Donovan's Brain
- First edition cover (publ. Knopf Cover art by W. Deffaa
- Author: Curt Siodmak
- Genre: Science fiction
- Publisher: American Mercury
- Publication date: 1942
- ISBN: 978-1-584-45078-8

= Donovan's Brain =

1942 science fiction novel by Curt Siodmak

Donovan's Brain is a 1942 science fiction novel by American writer Curt Siodmak.

The novel was an instant success and has been adapted to film three times. Since then the book has become something of a cult classic, with fans including Stephen King, who discussed the novel in his 1981 book Danse Macabre and mentions it in his novel/miniseries It. Siodmak later wrote a sequel in 1968 titled Hauser's Memory and wrote a final sequel in 1991 titled Gabriel's Body.

== Plot ==
The novel is written in the form of diary entries by Dr. Patrick Cory, a middle-aged physician whose experiments at keeping a brain alive are subsidized by Cory's wealthy wife. Under investigation for tax evasion and criminal financial activities, millionaire megalomaniac W.H. Donovan crashes his private plane in the desert near the home of Dr. Cory. The physician is unable to save Donovan's life, but removes his brain on the chance that it might survive, placing the gray matter in an electrically charged, oxygenated saline solution within a glass tank. The brainwaves indicate that thought – and life – continue. Cory makes several futile attempts to communicate with it. Finally, one night Cory receives unconscious commands, jotting down a list of names in a handwriting not his own – it is Donovan's. Cory successfully attempts telepathic contact with Donovan's brain, much to the concern of Cory's occasional assistant, Dr. Schratt, an elderly alcoholic.

Gradually, the malignant intelligence takes over Cory's personality, leaving him in an amnesiac fugue state when he awakes. The brain uses Cory to do his bidding, signing checks in Donovan's name, and continuing the magnate's illicit financial schemes. Cory becomes increasingly like the paranoid Donovan, his physique and manner morphing into the limping image of the departed criminal. Donovan's bidding culminates in an attempt to have Cory kill a young girl who stands in the way of his plans. Realizing he will soon have no control over his own body and mind, his assistant, Schratt, devises a plan to destroy the brain during its quiescent period. Schratt resists the brain's hypnotic power by repeating the rhyme, "Amidst the mists and coldest frosts he thrusts his fists against the posts and still insists he sees the ghosts." Schratt destroys the housing tank with an axe and leaves the brain of Donovan to die, thus ending his reign of madness. During the encounter, however, the brain, attempting to defend itself, orders Schratt's heart to stop beating. Schratt dies, but bearing a look of fulfillment.

== Publication history ==
The novel was initially published as a three-part serial in the September–November 1942 issues of the pulp magazine Black Mask. The first complete edition was published by Alfred A. Knopf in 1943, and it was provided to U.S. military personnel as an Armed Services Edition during World War II. The work has since been translated into French, German, Portuguese, Italian, Japanese, and Dutch.

== Adaptations ==
Radio adaptations starring, respectively, Orson Welles and John McIntire aired in 1944 and 1948 as part of the anthology series Suspense. In 1982, the LP album release of the 1944 version won the Grammy Award for Best Spoken Word Album.
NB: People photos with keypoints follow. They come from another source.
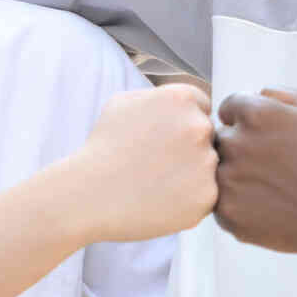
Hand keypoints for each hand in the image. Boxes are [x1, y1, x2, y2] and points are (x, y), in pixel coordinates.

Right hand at [67, 84, 217, 243]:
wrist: (88, 195)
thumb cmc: (103, 147)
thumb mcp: (125, 102)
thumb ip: (162, 96)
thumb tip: (187, 99)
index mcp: (182, 99)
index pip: (203, 107)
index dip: (181, 124)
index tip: (160, 139)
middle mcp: (199, 126)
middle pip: (208, 136)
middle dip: (188, 148)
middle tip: (156, 163)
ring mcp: (206, 163)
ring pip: (209, 166)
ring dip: (190, 174)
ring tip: (155, 182)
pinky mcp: (206, 197)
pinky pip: (206, 195)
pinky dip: (188, 199)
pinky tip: (161, 200)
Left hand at [212, 89, 296, 260]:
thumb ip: (277, 93)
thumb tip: (252, 96)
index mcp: (255, 114)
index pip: (228, 108)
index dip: (247, 120)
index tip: (267, 136)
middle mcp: (236, 144)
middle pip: (221, 139)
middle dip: (240, 147)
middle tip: (272, 164)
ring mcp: (229, 182)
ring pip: (218, 171)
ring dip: (236, 175)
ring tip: (271, 186)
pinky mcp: (228, 214)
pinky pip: (222, 201)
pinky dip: (239, 202)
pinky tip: (268, 204)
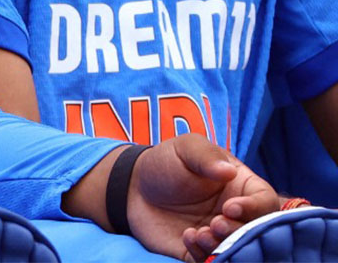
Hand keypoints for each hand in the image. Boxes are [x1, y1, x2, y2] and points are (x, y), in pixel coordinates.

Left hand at [125, 134, 277, 259]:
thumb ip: (206, 157)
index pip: (266, 202)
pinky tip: (187, 236)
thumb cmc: (166, 163)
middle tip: (216, 223)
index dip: (255, 208)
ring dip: (223, 246)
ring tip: (200, 233)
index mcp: (242, 187)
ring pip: (239, 250)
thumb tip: (228, 171)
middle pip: (258, 231)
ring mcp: (222, 235)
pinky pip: (213, 261)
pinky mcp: (203, 252)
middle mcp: (238, 215)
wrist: (134, 187)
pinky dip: (204, 255)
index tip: (230, 208)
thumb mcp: (185, 149)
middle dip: (240, 232)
The novel has been adapted for the screen three times – in 1944 as The Lady and the Monster (later re-issued as Tiger Man), in 1953 under its original title, and in 1962 as Vengeance (later reissued as The Brain). There was also a television adaptation, which aired in 1955—also under the original title—as part of the anthology series Studio One; it starred Wendell Corey and E. G. Marshall.